# [WORK REQUEST]
Once the pictures are set aside, retype the remaining entries exactly.

# [EXCERPTED RECORDS]
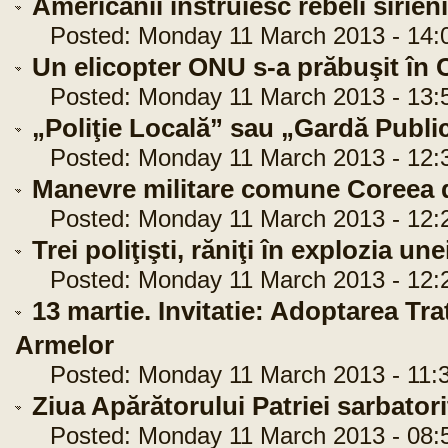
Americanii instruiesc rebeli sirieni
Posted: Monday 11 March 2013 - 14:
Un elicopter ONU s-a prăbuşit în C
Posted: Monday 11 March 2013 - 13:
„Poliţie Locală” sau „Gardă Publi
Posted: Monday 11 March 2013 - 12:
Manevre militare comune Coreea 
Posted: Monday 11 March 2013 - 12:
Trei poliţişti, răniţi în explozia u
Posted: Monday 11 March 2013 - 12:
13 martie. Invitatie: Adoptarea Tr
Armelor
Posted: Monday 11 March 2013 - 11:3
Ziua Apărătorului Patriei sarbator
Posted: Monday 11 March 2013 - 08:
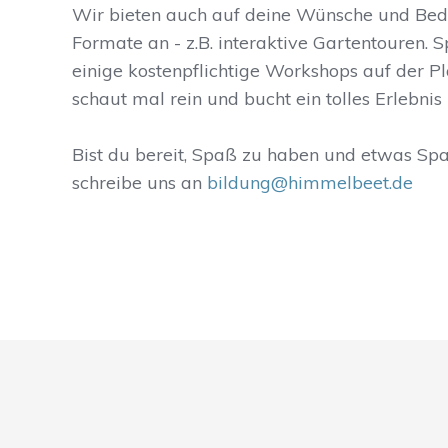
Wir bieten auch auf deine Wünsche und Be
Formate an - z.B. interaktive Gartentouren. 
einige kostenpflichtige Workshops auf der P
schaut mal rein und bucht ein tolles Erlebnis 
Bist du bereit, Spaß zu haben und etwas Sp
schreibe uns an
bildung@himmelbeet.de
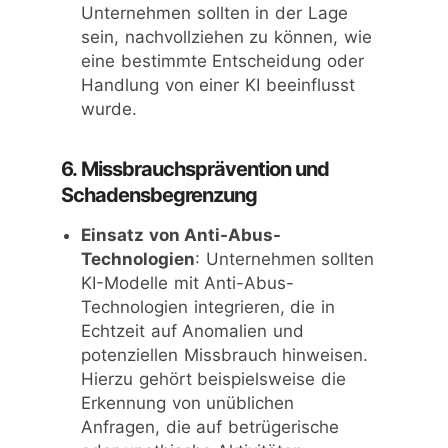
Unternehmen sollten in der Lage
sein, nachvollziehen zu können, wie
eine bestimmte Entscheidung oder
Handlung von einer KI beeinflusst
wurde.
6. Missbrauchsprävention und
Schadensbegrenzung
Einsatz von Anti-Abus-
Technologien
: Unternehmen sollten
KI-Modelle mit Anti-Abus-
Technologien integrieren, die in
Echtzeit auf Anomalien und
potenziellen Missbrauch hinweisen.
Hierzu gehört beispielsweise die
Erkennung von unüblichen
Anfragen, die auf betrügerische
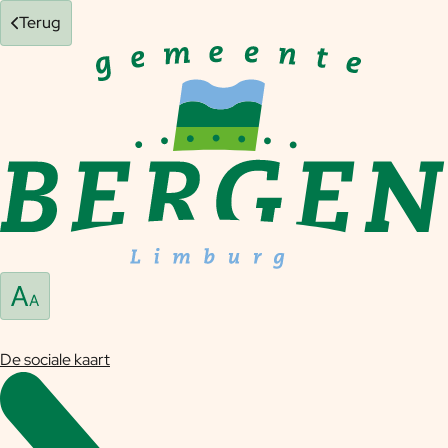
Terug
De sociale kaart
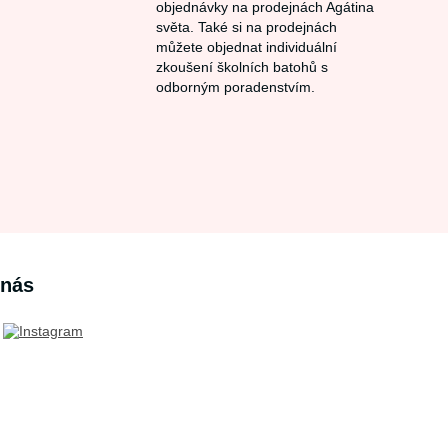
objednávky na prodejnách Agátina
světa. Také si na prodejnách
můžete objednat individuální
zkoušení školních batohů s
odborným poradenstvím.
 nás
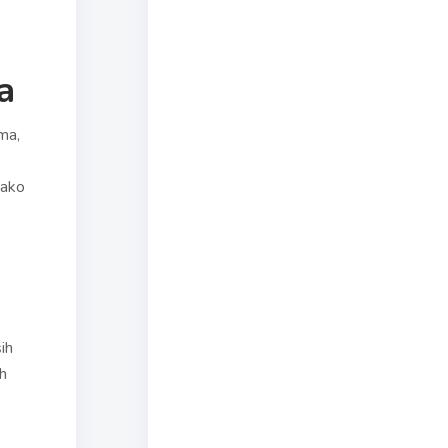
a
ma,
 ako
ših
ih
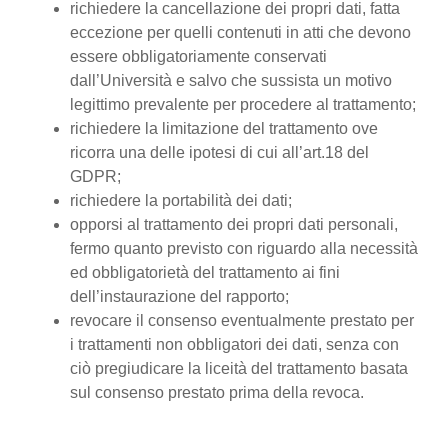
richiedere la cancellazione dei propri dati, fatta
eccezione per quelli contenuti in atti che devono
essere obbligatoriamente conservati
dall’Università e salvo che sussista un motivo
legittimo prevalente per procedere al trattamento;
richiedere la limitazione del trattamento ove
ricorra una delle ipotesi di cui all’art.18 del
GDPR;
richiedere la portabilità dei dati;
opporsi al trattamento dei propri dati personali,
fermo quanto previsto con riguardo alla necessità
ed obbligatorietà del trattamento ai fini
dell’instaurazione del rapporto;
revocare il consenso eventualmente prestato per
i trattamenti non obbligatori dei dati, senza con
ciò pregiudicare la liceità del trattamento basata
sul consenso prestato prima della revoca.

# [TASK ANSWER]
Americanii instruiesc rebeli sirieni
Posted: Monday 11 March 2013 - 14:
Un elicopter ONU s-a prăbuşit în C
Posted: Monday 11 March 2013 - 13:
„Poliţie Locală” sau „Gardă Publi
Posted: Monday 11 March 2013 - 12:
Manevre militare comune Coreea 
Posted: Monday 11 March 2013 - 12:
Trei poliţişti, răniţi în explozia u
Posted: Monday 11 March 2013 - 12:
13 martie. Invitatie: Adoptarea Tr
Armelor
Posted: Monday 11 March 2013 - 11:3
Ziua Apărătorului Patriei sarbator
Posted: Monday 11 March 2013 - 08:
Wir bieten auch auf deine Wünsche und Be
Formate an - z.B. interaktive Gartentouren. 
einige kostenpflichtige Workshops auf der P
schaut mal rein und bucht ein tolles Erlebnis 
Bist du bereit, Spaß zu haben und etwas Sp
schreibe uns an
bildung@himmelbeet.de
Unternehmen sollten in der Lage
sein, nachvollziehen zu können, wie
eine bestimmte Entscheidung oder
Handlung von einer KI beeinflusst
wurde.
6. Missbrauchsprävention und
Schadensbegrenzung
Einsatz von Anti-Abus-
Technologien
: Unternehmen sollten
KI-Modelle mit Anti-Abus-
Technologien integrieren, die in
Echtzeit auf Anomalien und
potenziellen Missbrauch hinweisen.
Hierzu gehört beispielsweise die
Erkennung von unüblichen
Anfragen, die auf betrügerische
Terug
De sociale kaart
objednávky na prodejnách Agátina
světa. Také si na prodejnách
můžete objednat individuální
zkoušení školních batohů s
odborným poradenstvím.
 nás
a
ma,
 ako
ših
ih
richiedere la cancellazione dei propri dati, fatta
eccezione per quelli contenuti in atti che devono
essere obbligatoriamente conservati
dall’Università e salvo che sussista un motivo
legittimo prevalente per procedere al trattamento;
richiedere la limitazione del trattamento ove
ricorra una delle ipotesi di cui all’art.18 del
GDPR;
richiedere la portabilità dei dati;
opporsi al trattamento dei propri dati personali,
fermo quanto previsto con riguardo alla necessità
ed obbligatorietà del trattamento ai fini
dell’instaurazione del rapporto;
revocare il consenso eventualmente prestato per
i trattamenti non obbligatori dei dati, senza con
ciò pregiudicare la liceità del trattamento basata
sul consenso prestato prima della revoca.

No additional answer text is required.